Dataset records
^^^^^^^^^^^^^^^^
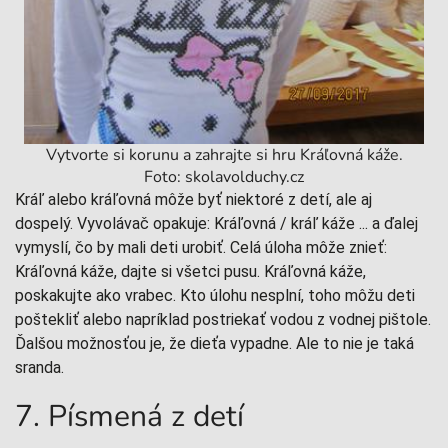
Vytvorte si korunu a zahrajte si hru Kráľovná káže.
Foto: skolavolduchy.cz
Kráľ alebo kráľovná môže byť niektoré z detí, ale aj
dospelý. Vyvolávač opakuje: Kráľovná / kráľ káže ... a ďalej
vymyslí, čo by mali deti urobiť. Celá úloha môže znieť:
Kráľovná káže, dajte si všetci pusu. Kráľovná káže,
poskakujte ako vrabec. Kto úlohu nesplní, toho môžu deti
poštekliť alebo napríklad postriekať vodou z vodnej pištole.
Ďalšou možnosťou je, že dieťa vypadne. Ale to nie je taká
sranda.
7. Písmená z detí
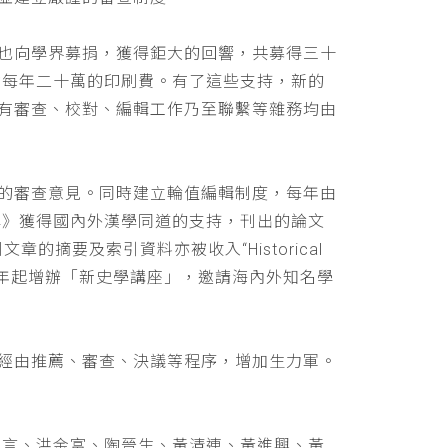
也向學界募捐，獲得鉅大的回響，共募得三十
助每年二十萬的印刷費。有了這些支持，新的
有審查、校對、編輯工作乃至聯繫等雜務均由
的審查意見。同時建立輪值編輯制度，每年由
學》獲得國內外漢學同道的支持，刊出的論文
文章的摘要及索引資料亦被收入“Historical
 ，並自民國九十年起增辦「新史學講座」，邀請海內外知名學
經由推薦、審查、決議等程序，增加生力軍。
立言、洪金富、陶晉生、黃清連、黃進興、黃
^^^^^^^^^^^^^^^^
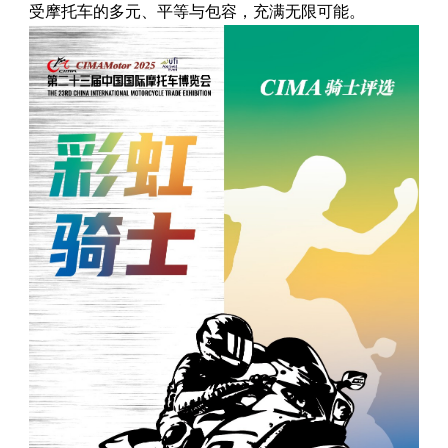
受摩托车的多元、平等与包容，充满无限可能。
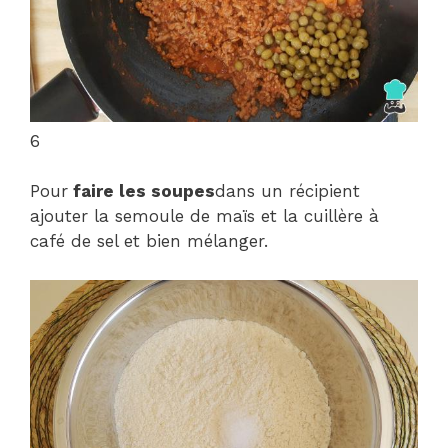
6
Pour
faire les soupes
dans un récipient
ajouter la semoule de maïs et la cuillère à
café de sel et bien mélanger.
^^^^^^^^^^^^^^^^
# Job item
Quote the lines of the records above, beginning with the line that contains "受摩托车的多元、平等与包容，充满无限可能。" and continuing through the line that contains "café de sel et bien mélanger.". Omit the pictures from your answer.

# Answer area
受摩托车的多元、平等与包容，充满无限可能。
6
Pour
faire les soupes
dans un récipient
ajouter la semoule de maïs et la cuillère à
café de sel et bien mélanger.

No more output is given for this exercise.